Documentation ¶
Overview ¶
mapreduce is used to run calculations on data the is available across several remote nodes. Each node that has some data of interst will run calculations against it.
Index ¶
Constants ¶
This section is empty.
Variables ¶
This section is empty.
Functions ¶
This section is empty.
Types ¶
type AlgFetcherMap ¶
AlgFetcherMap implements AlgorithmFetcher.
type AlgorithmFetcher ¶
AlgorithmFetcher is used to store and fetch algorithms based on name and meta information.
type Executor ¶
type Executor struct {
// contains filtered or unexported fields
}
Executor is used to apply algorithms to data. It maps and then returns the reduced data from the given algorithm.
An Executor has to be created with NewExecutor().
func NewExecutor ¶
func NewExecutor(algFetcher AlgorithmFetcher, fs FileSystem) *Executor
NewExecutor returns a new Executor.
type FileSystem ¶
type FileSystem interface { // Files returns a set of files that matches the given route and meta information. A non-nil // error will exit the operation. Files(route string, ctx context.Context, meta []byte) (files map[string][]string, err error) // Reader returns a reader to read data from the given file. Reader(file string, ctx context.Context, meta []byte) (reader func() (data []byte, err error), err error) }
FileSystem is used to store data local to the node.
type Log ¶
type Log interface {
Printf(format string, v ...interface{})
}
Log is used to write debug logs.
type MapReduce ¶
type MapReduce struct {
// contains filtered or unexported fields
}
MapReduce is used to invoke a Map/Reduce algorithm across data on various remote nodes.
It should be created with New().
func New ¶
func New(fs FileSystem, network Network, algFetcher AlgorithmFetcher, opts ...MapReduceOption) MapReduce
New returns a new MapReduce.
func (MapReduce) Calculate ¶
func (r MapReduce) Calculate(route, algName string, ctx context.Context, meta []byte) (finalResult map[string][]byte, err error)

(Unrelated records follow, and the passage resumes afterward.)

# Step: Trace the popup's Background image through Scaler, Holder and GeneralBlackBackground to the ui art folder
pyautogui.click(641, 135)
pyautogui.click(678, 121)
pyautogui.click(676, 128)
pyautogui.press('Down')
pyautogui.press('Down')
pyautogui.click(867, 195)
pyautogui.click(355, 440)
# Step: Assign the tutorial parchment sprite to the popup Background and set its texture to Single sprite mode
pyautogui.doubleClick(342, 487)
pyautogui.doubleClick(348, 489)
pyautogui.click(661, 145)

Calculate runs the given algorithm for the files returned from FileSystem for the given route and meta information. It uses the Network to run the calculations across the remote nodes that report having the given data.
type MapReduceOption ¶
type MapReduceOption func(*MapReduce)
MapReduceOption is used to configure a new MapReduce.
func WithLogger ¶
func WithLogger(l Log) MapReduceOption
WithLogger is used to set the given logger.
type Mapper ¶
type Mapper interface { // Map maps data to keys. It filters out the value if the // returned key has a length of 0. A non-nil error will abort // the operation. Map(value []byte) (key string, output []byte, err error) }
Mapper maps data ([]byte) to key (string).
type Network ¶
type Network interface { // Execute is invoked to run calculations for a file (file) on a remote node (nodeID) with the given algorithm // (algName). Any necessary information can be encoded into meta. The context (ctx) is used for lifecycle // management. Execute(file, algName, nodeID string, ctx context.Context, meta []byte) (result map[string][]byte, err error) }
Network is used to execute commands on remote node.
type ReduceFunc ¶
ReduceFunc wraps a function into a Reducer.
type Reducer ¶
type Reducer interface { // Reduce is called with marshalled data either from a mapper or // a reducer. It will be invoked until a slice of length 1 // or a non-nil error is returned. Reduce is expected to know how // to marshal and unmarshal the given data. Reduce(value [][]byte) (reduced [][]byte, err error) }
Reducer reduces a slice data points into a smaller set.